In January 2015, I was diagnosed with Multiple Myeloma and began a journey of patient advocacy and hope that led to Throwing Bones.
I was afraid when I found out that I might die early. I have had a grand adventure and I don’t want it to stop. That’s not why I was afraid of my cancer diagnosis, however. I didn’t want to leave a mess for my wife, children, my parents, and the rest of my family and friends. I was going to let them down. I was angry that there wasn’t a damn thing that I could do about it.
I had to stop running, my way of coping with any of life’s difficulties. I lost a little control of my body. I struggled with sleeping well. I couldn’t help our family income and I couldn’t be the kind of dad that I wanted to be. Life changed.
But life went on.
Doctors here in Asheville and at Emory University Hospital gave me options. They pushed me around, beat me up and made me stronger. After a bone marrow transplant and a lot of tough times, I’m still here, I’m back to running, back at work, and I feel strong.
I wanted to show others struggling with this disease that you can’t fold up and go home. Don’t wait to die. Now is the time to bet it all. Throw those bones and let em ride. Don’t be afraid! You’re braver than you think, and your courage is going to generate more courage… and hope.. and a cure.
A cure for cancer, for so many years, was ignored by politicians who declared with disinterest,
accepting this as our fate. What didn’t affect them personally didn’t get their support. All that has changed, and we’re no longer alone. With the Moonshot Cancer Initiative and the recent advances in immunotherapy, cancer can be beat.
Until then, those of us living with cancer need to remember to live. I’m doing the best I can.
From April 1 – May 24, 2018, I ran from Jockey’s Ridge State Park on the Outer Banks of North Carolina on the Mountain To Sea Trail for 1,175 miles all the way to Clingman’s Dome at the western end of the state. I averaged about 22 miles a day for 54 days. Several days I ran 30-35 miles.
There is hope.
There will be a cure.
Until there is a cure, there is life.
As a runner with bone lesions throughout my body, two compression fractures, and still undergoing maintenance chemotherapy, I am aware of the high quality of life that comes from a healthy and active lifestyle.

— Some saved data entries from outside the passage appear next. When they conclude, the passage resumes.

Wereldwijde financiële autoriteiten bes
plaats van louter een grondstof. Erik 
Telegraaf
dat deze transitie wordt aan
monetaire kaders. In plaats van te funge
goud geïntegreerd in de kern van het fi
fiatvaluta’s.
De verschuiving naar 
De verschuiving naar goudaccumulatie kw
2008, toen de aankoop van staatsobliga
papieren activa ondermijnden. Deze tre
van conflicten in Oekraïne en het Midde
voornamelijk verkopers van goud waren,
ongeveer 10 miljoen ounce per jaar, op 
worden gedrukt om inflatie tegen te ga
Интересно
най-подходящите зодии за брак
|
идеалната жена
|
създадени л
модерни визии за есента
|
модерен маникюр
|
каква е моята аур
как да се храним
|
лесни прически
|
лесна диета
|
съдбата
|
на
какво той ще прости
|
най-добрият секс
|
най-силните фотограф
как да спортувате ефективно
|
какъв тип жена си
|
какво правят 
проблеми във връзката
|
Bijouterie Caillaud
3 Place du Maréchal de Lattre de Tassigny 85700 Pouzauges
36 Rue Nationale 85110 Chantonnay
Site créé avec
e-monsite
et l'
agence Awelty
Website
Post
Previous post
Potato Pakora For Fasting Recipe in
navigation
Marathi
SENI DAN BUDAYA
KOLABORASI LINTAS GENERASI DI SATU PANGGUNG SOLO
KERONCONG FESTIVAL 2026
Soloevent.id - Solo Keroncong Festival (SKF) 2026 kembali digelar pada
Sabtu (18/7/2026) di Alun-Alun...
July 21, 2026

Through our Keep Moving Forward initiative, we encourage patients to be active and we will be a resource for patients on improving their quality of life through education and resources.”
The Throwing Bones Patient Assistance Fund was established to help patients and their caregivers with non-medical financial needs, such as utility bills, transportation to and lodging near treatment centers. Myeloma, in-particular, is a challenging disease as treatment options are not always conveniently located, or timed to fit busy schedules. Beginning in the summer of 2018, we will begin accepting applications for grants.
I’m proof and I will not fade away. I plan on being here as inspiration and as an advocate for all myeloma patients and those that care for them.